* **Task instructions**
Reproduce every line of text in the listing below verbatim, leaving out the pictures.

* **Data supplied**
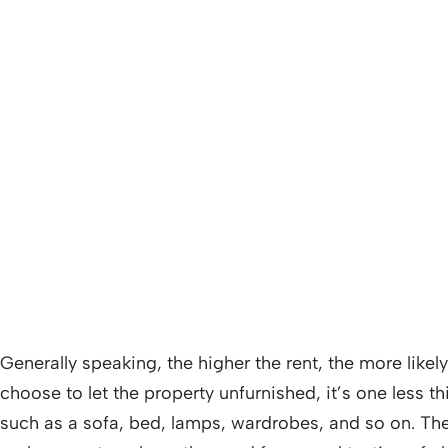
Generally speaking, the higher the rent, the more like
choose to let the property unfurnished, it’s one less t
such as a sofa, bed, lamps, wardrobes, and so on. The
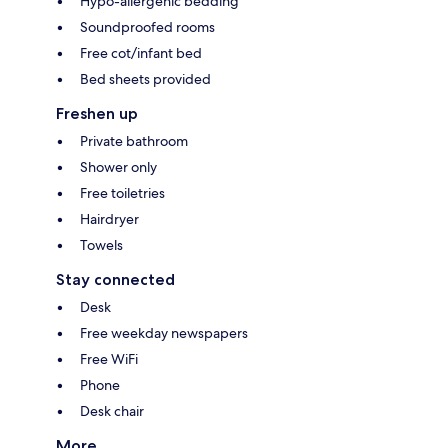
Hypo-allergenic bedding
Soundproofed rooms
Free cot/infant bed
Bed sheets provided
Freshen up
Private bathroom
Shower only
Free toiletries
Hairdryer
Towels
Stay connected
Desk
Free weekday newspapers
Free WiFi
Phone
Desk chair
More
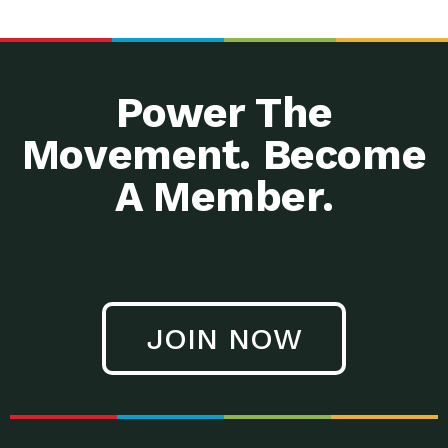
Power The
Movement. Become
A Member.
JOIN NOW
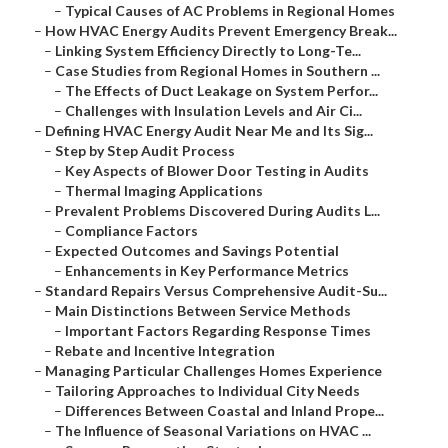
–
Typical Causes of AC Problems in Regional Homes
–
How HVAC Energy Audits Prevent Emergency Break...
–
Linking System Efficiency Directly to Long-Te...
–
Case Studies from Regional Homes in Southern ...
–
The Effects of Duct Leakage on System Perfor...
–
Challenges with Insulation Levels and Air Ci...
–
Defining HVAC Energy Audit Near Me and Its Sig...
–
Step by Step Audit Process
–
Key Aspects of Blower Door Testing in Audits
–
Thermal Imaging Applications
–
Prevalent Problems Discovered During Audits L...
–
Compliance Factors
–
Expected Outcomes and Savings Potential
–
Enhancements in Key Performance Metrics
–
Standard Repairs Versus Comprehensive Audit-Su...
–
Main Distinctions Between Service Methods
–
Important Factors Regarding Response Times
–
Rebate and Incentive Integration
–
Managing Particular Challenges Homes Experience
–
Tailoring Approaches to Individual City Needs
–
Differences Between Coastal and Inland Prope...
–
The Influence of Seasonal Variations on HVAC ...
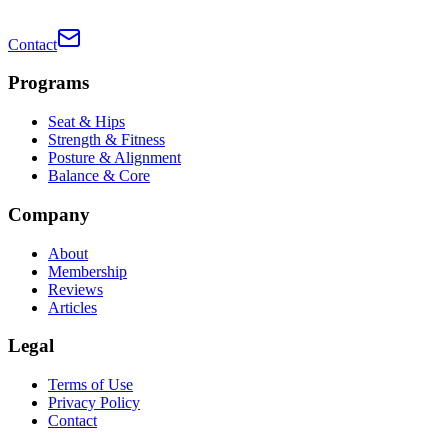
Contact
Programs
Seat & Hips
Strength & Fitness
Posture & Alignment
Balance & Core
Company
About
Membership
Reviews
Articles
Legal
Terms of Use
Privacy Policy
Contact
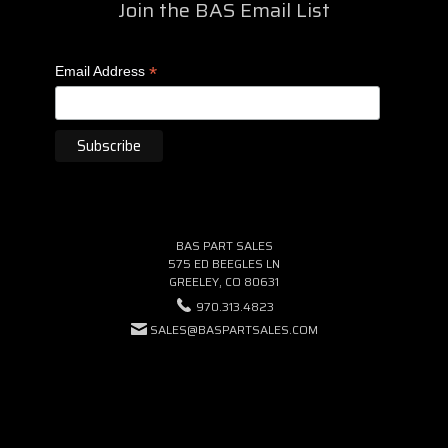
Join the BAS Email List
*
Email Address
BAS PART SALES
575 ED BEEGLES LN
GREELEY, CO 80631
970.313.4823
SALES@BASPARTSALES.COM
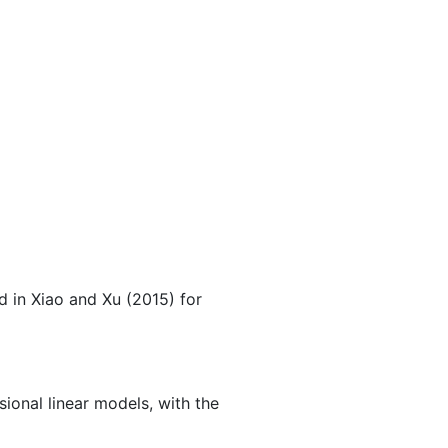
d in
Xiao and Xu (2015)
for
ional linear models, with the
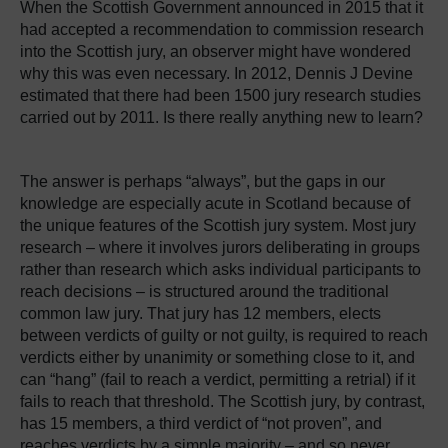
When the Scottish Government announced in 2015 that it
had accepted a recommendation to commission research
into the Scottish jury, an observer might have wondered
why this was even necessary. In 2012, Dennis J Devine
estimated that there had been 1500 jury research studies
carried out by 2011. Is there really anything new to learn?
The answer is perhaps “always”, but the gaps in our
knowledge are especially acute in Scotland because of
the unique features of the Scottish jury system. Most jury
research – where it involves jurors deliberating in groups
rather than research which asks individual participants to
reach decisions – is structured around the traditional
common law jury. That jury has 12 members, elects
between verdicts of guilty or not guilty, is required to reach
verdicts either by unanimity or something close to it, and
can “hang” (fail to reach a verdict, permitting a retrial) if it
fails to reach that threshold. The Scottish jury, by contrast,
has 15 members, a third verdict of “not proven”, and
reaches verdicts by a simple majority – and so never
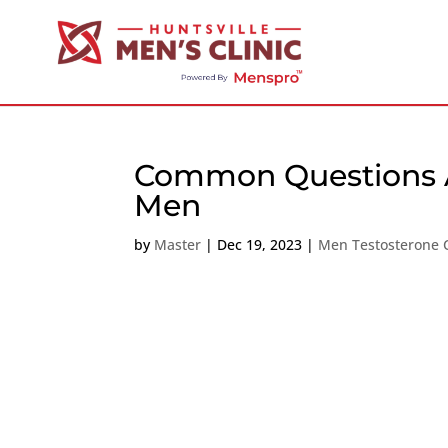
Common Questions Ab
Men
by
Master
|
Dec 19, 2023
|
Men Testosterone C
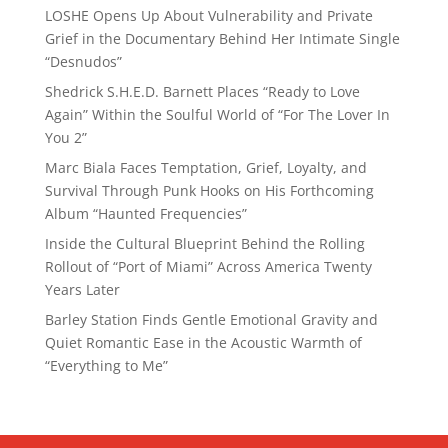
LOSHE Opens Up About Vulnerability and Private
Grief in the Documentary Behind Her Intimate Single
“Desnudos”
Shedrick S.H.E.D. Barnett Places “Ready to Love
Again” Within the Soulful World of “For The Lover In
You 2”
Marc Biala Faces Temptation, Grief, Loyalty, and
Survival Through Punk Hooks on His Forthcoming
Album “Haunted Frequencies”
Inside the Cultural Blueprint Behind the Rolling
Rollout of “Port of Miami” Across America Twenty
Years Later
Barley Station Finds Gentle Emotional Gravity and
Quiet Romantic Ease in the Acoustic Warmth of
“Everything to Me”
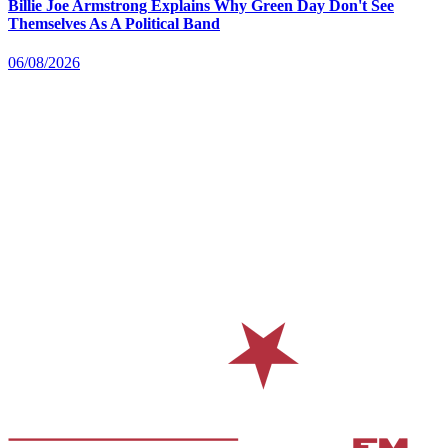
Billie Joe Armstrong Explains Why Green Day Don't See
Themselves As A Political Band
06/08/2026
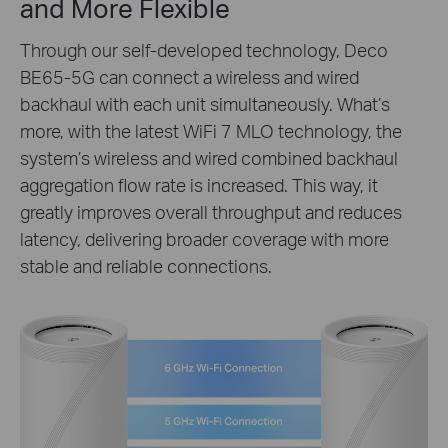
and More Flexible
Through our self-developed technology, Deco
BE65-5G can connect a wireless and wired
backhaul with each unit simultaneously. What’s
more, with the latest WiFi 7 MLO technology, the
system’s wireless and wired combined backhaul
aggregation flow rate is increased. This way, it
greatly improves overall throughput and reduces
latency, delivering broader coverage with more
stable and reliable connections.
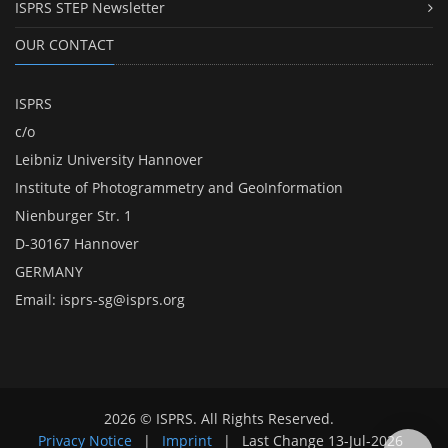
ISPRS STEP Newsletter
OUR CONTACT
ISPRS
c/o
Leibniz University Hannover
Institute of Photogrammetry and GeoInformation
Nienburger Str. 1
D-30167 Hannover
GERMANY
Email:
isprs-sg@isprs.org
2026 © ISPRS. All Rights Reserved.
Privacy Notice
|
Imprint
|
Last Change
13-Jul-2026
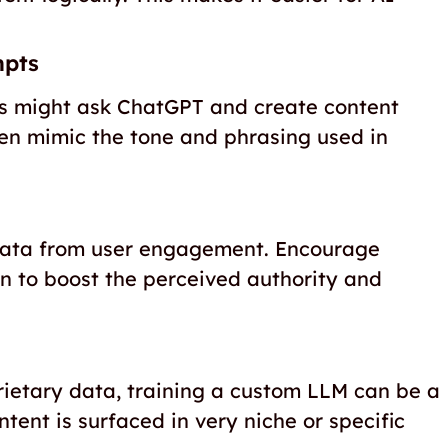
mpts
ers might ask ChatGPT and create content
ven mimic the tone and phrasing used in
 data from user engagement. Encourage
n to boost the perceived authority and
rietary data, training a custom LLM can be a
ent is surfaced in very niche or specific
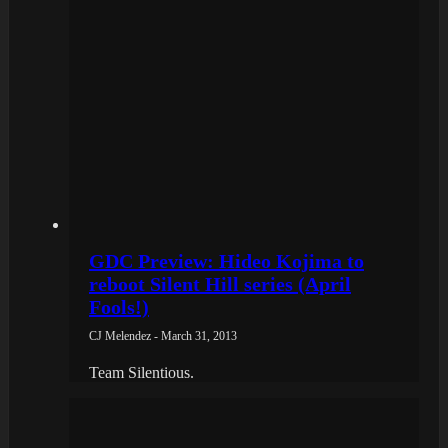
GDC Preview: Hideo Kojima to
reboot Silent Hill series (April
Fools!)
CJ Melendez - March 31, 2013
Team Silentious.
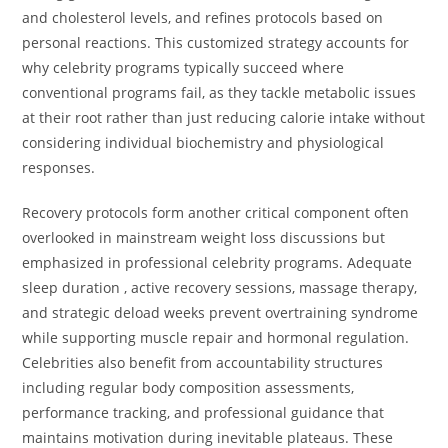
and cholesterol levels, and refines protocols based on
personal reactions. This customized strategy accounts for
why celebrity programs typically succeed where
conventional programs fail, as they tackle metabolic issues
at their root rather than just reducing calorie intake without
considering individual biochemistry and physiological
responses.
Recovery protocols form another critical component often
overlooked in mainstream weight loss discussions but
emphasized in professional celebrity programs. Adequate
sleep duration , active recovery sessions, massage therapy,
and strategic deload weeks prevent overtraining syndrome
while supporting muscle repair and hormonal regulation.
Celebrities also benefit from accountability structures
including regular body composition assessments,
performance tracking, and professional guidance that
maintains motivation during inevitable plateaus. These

* **Answer space**
Generally speaking, the higher the rent, the more like
choose to let the property unfurnished, it’s one less t
such as a sofa, bed, lamps, wardrobes, and so on. The
Hypo-allergenic bedding
Soundproofed rooms
Free cot/infant bed
Bed sheets provided
Freshen up
Private bathroom
Shower only
Free toiletries
Hairdryer
Towels
Stay connected
Desk
Free weekday newspapers
Free WiFi
Phone
Desk chair
More
Power The
Movement. Become
A Member.
JOIN NOW
–
Typical Causes of AC Problems in Regional Homes
–
How HVAC Energy Audits Prevent Emergency Break...
–
Linking System Efficiency Directly to Long-Te...
–
Case Studies from Regional Homes in Southern ...
–
The Effects of Duct Leakage on System Perfor...
–
Challenges with Insulation Levels and Air Ci...
–
Defining HVAC Energy Audit Near Me and Its Sig...
–
Step by Step Audit Process
–
Key Aspects of Blower Door Testing in Audits
–
Thermal Imaging Applications
–
Prevalent Problems Discovered During Audits L...
–
Compliance Factors
–
Expected Outcomes and Savings Potential
–
Enhancements in Key Performance Metrics
–
Standard Repairs Versus Comprehensive Audit-Su...
–
Main Distinctions Between Service Methods
–
Important Factors Regarding Response Times
–
Rebate and Incentive Integration
–
Managing Particular Challenges Homes Experience
–
Tailoring Approaches to Individual City Needs
–
Differences Between Coastal and Inland Prope...
–
The Influence of Seasonal Variations on HVAC ...
Contact
Programs
Seat & Hips
Strength & Fitness
Posture & Alignment
Balance & Core
Company
About
Membership
Reviews
Articles
Legal
Terms of Use
Privacy Policy
Contact
Join the BAS Email List
*
Email Address
BAS PART SALES
575 ED BEEGLES LN
GREELEY, CO 80631
970.313.4823
SALES@BASPARTSALES.COM
d in
Xiao and Xu (2015)
for
ional linear models, with the
When the Scottish Government announced in 2015 that it
had accepted a recommendation to commission research
into the Scottish jury, an observer might have wondered
why this was even necessary. In 2012, Dennis J Devine
estimated that there had been 1500 jury research studies
carried out by 2011. Is there really anything new to learn?
The answer is perhaps “always”, but the gaps in our
knowledge are especially acute in Scotland because of
the unique features of the Scottish jury system. Most jury
research – where it involves jurors deliberating in groups
rather than research which asks individual participants to
reach decisions – is structured around the traditional
common law jury. That jury has 12 members, elects
between verdicts of guilty or not guilty, is required to reach
verdicts either by unanimity or something close to it, and
can “hang” (fail to reach a verdict, permitting a retrial) if it
fails to reach that threshold. The Scottish jury, by contrast,
has 15 members, a third verdict of “not proven”, and
reaches verdicts by a simple majority – and so never
Common Questions Ab
Men
by
Master
|
Dec 19, 2023
|
Men Testosterone C
LOSHE Opens Up About Vulnerability and Private
Grief in the Documentary Behind Her Intimate Single
“Desnudos”
Shedrick S.H.E.D. Barnett Places “Ready to Love
Again” Within the Soulful World of “For The Lover In
You 2”
Marc Biala Faces Temptation, Grief, Loyalty, and
Survival Through Punk Hooks on His Forthcoming
Album “Haunted Frequencies”
Inside the Cultural Blueprint Behind the Rolling
Rollout of “Port of Miami” Across America Twenty
Years Later
Barley Station Finds Gentle Emotional Gravity and
Quiet Romantic Ease in the Acoustic Warmth of
“Everything to Me”
Billie Joe Armstrong Explains Why Green Day Don't See
Themselves As A Political Band
06/08/2026
and More Flexible
Through our self-developed technology, Deco
BE65-5G can connect a wireless and wired
backhaul with each unit simultaneously. What’s
more, with the latest WiFi 7 MLO technology, the
system’s wireless and wired combined backhaul
aggregation flow rate is increased. This way, it
greatly improves overall throughput and reduces
latency, delivering broader coverage with more
stable and reliable connections.
ISPRS STEP Newsletter
OUR CONTACT
ISPRS
c/o
Leibniz University Hannover
Institute of Photogrammetry and GeoInformation
Nienburger Str. 1
D-30167 Hannover
GERMANY
Email:
isprs-sg@isprs.org
2026 © ISPRS. All Rights Reserved.
Privacy Notice
|
Imprint
|
Last Change
13-Jul-2026
mpts
ers might ask ChatGPT and create content
ven mimic the tone and phrasing used in
 data from user engagement. Encourage
n to boost the perceived authority and
rietary data, training a custom LLM can be a
ent is surfaced in very niche or specific
GDC Preview: Hideo Kojima to
reboot Silent Hill series (April
Fools!)
CJ Melendez - March 31, 2013
Team Silentious.
and cholesterol levels, and refines protocols based on
personal reactions. This customized strategy accounts for
why celebrity programs typically succeed where
conventional programs fail, as they tackle metabolic issues
at their root rather than just reducing calorie intake without
considering individual biochemistry and physiological
responses.
Recovery protocols form another critical component often
overlooked in mainstream weight loss discussions but
emphasized in professional celebrity programs. Adequate
sleep duration , active recovery sessions, massage therapy,
and strategic deload weeks prevent overtraining syndrome
while supporting muscle repair and hormonal regulation.
Celebrities also benefit from accountability structures
including regular body composition assessments,
performance tracking, and professional guidance that
maintains motivation during inevitable plateaus. These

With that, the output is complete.